L’iniziativa si inserisce in un quadro di forte incertezza applicativa, accentuata dall’orientamento espresso dall’Agenzia delle Entrate in risposta all’interrogazione parlamentare n. 5-04589 del 29 ottobre 2025, secondo cui i contributi COVID-19 dovrebbero qualificarsi come proventi esenti, con conseguente obbligo di riduzione delle perdite riportabili ai sensi dell’art. 84 del TUIR.

La distinzione tra proventi esenti e proventi esclusi

Il punto centrale dell’intervento del Viceministro Leo riguarda la qualificazione giuridico-tributaria dei contributi erogati durante l’emergenza pandemica. In particolare, viene ribadita la necessità di distinguere tra:

  • proventi esenti, che non concorrono alla formazione del reddito in virtù di una espressa previsione normativa e che, per tale ragione, incidono sulla determinazione delle perdite fiscali;
  • proventi esclusi, che restano estranei al reddito imponibile per ragioni strutturali e che, pertanto, non determinano limitazioni alla riportabilità delle perdite.

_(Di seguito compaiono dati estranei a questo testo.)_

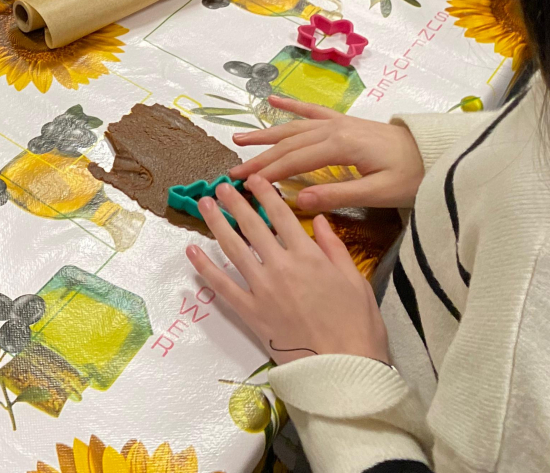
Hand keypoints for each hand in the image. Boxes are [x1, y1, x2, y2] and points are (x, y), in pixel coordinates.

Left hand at [186, 176, 390, 364]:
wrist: (343, 369)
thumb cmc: (357, 326)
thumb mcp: (355, 280)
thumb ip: (334, 247)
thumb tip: (320, 219)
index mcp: (309, 256)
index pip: (281, 216)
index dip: (265, 194)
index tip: (254, 179)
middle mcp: (281, 266)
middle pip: (252, 226)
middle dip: (234, 203)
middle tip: (220, 185)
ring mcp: (262, 289)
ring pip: (233, 249)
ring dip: (216, 224)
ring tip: (204, 204)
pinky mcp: (250, 312)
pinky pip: (222, 286)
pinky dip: (205, 268)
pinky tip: (192, 251)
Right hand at [229, 96, 425, 209]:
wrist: (438, 152)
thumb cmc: (414, 175)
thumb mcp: (380, 192)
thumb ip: (338, 194)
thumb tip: (299, 199)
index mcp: (341, 146)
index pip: (295, 161)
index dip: (268, 172)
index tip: (244, 184)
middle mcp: (334, 129)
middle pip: (289, 144)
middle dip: (259, 158)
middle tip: (233, 171)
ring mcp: (339, 123)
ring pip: (294, 126)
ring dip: (266, 133)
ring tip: (239, 138)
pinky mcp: (345, 122)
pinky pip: (313, 111)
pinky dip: (292, 105)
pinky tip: (272, 101)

Secondo l’impostazione illustrata, la normativa emergenziale COVID-19 si limita a stabilire la non concorrenza al reddito dei contributi, senza qualificarli espressamente come esenti. Ne deriverebbe la configurazione di un tertium genus, non riconducibile alla categoria dei proventi esenti e, quindi, non soggetto alle limitazioni previste dall’art. 84 del TUIR in tema di riporto delle perdite.

Gli effetti dell’atto di indirizzo e il superamento della prassi restrittiva

L’annunciato atto di indirizzo del MEF avrebbe l’obiettivo di fornire certezza e tranquillità ai contribuenti che, nel periodo pandemico, hanno subìto perdite significative. In tale prospettiva, verrebbe superata l’interpretazione restrittiva finora sostenuta dall’Agenzia delle Entrate, alla quale gli Uffici sono comunque tenuti ad attenersi una volta emanato l’atto di indirizzo ministeriale. La scelta di una soluzione amministrativa, pur in presenza di un emendamento alla legge di bilancio volto a introdurre una norma di interpretazione autentica, risponde all’esigenza di evitare ulteriori aggravi a carico dei contribuenti colpiti dagli effetti economici della pandemia.